Ao subirmos a escada apercebo-me que não há qualquer ruído a calcar os degraus o que me deixa uma sensação estranha pois o minimo que esperava era um som picado, uns saltos finos na madeira moida pelo tempo, mas nada. Só quando abro a porta de casa e a convido a entrar à frente e a miro nas costas é que me apercebo que vem de chinelos. Chinelos de borracha, devo estar grosso de certeza, paguei por uma prostituta de chinelos de enfiar o dedo, ao que eu cheguei ou então ao que ela chegou, devo ser o último do dia, vai-me despachar num ápice, lavar-se e vai a correr para o chulo entregar-lhe o guito e eu que me lixe. Já não bastava eu ter de pagar, dantes eram elas que me davam borlas agora isto. Senta-se, levanta-se, mexe nas coisas, toca-me nas partes, está visto que quer aviar-me num instante. Peço-lhe que saia, já lhe paguei, ninguém fica a perder, pede-me água, dou-lhe água. Vejo-a beber até deitar água pelos olhos, é uma criança, que idade tens tu mas ela desaparece mais rápido que a noite quando chega.

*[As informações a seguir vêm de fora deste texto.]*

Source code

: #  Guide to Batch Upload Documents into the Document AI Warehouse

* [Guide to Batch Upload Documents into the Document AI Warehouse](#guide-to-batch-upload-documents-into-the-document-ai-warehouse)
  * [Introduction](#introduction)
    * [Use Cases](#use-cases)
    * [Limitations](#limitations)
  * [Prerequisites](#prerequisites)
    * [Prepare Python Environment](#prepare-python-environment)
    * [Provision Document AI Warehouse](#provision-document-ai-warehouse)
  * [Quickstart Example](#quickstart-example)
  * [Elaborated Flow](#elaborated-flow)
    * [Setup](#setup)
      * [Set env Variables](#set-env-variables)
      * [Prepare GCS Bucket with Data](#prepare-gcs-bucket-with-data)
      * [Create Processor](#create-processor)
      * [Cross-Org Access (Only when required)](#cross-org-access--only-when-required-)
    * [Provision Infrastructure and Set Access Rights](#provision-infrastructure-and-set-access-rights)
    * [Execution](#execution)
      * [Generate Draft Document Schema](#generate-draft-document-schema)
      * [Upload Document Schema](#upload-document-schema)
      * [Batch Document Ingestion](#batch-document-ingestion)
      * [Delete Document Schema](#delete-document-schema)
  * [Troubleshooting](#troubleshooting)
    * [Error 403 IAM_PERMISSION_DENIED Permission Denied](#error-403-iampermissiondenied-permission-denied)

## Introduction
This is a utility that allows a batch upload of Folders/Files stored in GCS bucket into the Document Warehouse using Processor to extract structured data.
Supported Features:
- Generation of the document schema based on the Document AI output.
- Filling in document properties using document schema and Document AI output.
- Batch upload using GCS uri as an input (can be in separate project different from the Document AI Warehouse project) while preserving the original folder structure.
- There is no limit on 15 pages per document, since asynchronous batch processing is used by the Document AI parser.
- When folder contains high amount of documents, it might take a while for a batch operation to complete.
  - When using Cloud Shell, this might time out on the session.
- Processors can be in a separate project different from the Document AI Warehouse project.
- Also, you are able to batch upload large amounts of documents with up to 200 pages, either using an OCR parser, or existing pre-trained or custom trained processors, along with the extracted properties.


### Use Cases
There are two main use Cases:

Trabalho é coisa que não falta mas o material parece ter-se escoado assim como as casas da especialidade. Já bati quase todas onde costumava abastecer-me e delas só resta o número de policia. Pior que isso é que nunca ninguém ouviu falar que alguma vez tenham sido de outra coisa do que aquilo que agora são. Pergunto-me se terei voltado para o mesmo sitio, já que até a minha casa não me parece tão minha e a cama evita-me tanto quanto eu a ela. Vou alternando o sofá, o estirador e a janela enquanto os entermeios da memória me punem com clarões de luz que me cegam em que uma mulher loura, uma mulher negra e um esboço de mulher se sentam a meu lado no mais completo silêncio. É ensurdecedor ouvir-me.

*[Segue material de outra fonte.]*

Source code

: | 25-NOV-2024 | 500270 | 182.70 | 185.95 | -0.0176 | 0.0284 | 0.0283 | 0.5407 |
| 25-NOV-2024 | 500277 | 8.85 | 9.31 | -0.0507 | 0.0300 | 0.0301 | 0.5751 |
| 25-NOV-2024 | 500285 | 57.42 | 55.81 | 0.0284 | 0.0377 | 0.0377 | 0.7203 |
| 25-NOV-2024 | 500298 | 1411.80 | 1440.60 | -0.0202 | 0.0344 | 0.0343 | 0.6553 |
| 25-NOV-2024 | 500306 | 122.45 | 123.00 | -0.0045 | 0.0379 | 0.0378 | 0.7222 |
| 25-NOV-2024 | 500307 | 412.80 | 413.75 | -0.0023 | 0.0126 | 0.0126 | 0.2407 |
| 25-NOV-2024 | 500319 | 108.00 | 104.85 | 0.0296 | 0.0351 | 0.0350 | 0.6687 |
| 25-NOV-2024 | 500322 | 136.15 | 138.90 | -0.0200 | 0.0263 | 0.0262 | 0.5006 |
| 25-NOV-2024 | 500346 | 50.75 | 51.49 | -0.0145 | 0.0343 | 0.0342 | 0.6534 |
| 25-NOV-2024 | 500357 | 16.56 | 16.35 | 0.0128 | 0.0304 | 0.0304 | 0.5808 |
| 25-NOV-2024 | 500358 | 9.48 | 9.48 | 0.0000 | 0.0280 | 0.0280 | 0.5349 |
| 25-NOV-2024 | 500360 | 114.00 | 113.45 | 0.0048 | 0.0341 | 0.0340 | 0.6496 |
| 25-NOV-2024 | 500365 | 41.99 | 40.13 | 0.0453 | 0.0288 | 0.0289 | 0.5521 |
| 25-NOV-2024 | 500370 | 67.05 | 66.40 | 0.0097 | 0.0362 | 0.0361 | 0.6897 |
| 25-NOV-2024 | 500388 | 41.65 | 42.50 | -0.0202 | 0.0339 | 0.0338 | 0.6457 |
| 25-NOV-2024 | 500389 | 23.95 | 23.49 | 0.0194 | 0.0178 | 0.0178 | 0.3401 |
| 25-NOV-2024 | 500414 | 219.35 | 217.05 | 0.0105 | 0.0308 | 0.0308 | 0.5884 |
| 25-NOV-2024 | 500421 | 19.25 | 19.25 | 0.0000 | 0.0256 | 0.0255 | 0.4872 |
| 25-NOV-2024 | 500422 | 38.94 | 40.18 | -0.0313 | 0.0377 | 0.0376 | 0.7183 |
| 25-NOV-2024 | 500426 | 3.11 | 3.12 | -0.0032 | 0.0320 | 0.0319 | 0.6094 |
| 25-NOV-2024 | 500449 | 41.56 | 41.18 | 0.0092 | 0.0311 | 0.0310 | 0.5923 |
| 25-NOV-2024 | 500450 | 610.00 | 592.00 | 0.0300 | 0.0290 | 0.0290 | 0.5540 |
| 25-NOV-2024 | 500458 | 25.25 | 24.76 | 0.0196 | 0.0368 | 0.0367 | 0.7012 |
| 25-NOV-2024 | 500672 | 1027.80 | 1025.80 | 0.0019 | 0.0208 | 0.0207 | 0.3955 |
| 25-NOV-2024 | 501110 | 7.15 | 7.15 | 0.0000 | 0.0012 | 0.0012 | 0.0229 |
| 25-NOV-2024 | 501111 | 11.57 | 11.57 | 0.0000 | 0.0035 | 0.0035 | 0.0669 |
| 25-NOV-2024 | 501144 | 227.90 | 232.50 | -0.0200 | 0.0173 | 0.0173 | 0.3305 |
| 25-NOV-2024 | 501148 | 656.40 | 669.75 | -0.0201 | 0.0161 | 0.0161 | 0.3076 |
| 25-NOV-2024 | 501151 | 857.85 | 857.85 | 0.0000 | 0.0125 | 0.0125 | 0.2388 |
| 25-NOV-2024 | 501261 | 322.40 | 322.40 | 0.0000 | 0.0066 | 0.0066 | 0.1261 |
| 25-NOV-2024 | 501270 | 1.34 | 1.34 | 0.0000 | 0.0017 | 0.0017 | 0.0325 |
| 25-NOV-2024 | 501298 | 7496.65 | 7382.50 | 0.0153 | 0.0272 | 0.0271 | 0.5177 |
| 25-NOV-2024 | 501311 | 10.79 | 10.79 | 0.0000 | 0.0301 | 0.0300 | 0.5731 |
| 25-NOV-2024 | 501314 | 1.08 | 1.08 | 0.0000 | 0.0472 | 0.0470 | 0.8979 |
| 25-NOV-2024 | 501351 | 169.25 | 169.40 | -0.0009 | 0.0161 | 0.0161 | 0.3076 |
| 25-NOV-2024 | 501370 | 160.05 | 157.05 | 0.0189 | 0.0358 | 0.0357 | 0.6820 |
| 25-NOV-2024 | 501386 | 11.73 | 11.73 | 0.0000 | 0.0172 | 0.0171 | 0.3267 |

Não consigo dormir e não consigo sonhar. Desabituei-me da condução pela direita e tudo o que um homem deve fazer às direitas eu pareço ter perdido num mato esquecido que muito procuro e só acho cimento e arames. Encostei o carro. Vou até à taberna onde os outros ainda me conhecem e me chamam o nome. De resto nada parece saber de mim e eu não me incomodo. Nem sequer desfiz as malas embora saiba que não há retorno e tento convencer-me de que devería sentir tristeza por tal mas não sinto, não sinto nada, sinto-me anestesiado e pronto para ser cortado e depois cosido e depois com uma palmada no ombro pronto a andar. Só não sei para onde. Talvez para dentro de casa e desta para a taberna, rua acima, rua abaixo. Até que a noite se lembre de me visitar e acordar em mim o sonho que parece ter adormecido com uma anestesia tão profunda que entrou em coma.

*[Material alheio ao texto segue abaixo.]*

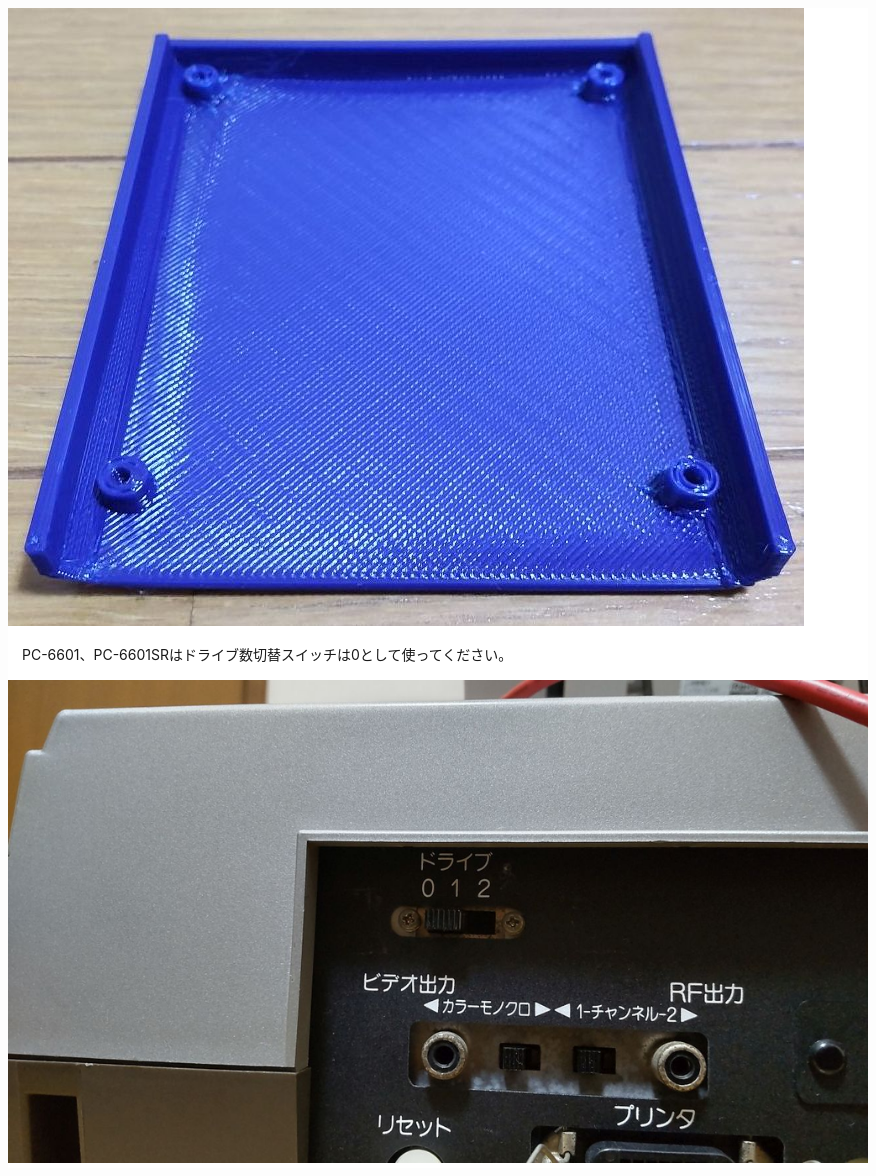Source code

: ![Tray](https://github.com/yanataka60/PC-6001mk2_SD/blob/main/JPEG/TRAY.JPG)

　PC-6601、PC-6601SRはドライブ数切替スイッチは0として使ってください。

![Drive](https://github.com/yanataka60/PC-6001mk2_SD/blob/main/JPEG/DRIVE.JPG)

Não é pó o que cobre os anos do esquecimento, são terras vermelhas que se acamam à medida do que se vai pedindo em troca do menos bom. Nunca achei esta casa tão pequena como hoje e no entanto nem ela mirrou e nem eu cresci, muito pelo contrário, os anos encontram-nos na posição inversa. Habituei-me a vistas largas e sem esquadrias, para que servem janelas se os olhos rodam ao largo e tudo o que se pode alcançar ao mesmo tempo é apenas aquilo que o corpo permite ver, de que me servem estes vidros tão sujos se os meus olhos trazem colados o horizonte vermelho? Talvez o melhor seja deixar-me de retóricas, lançar o pó ao barco que me trouxe e afundá-lo antes que seja dia.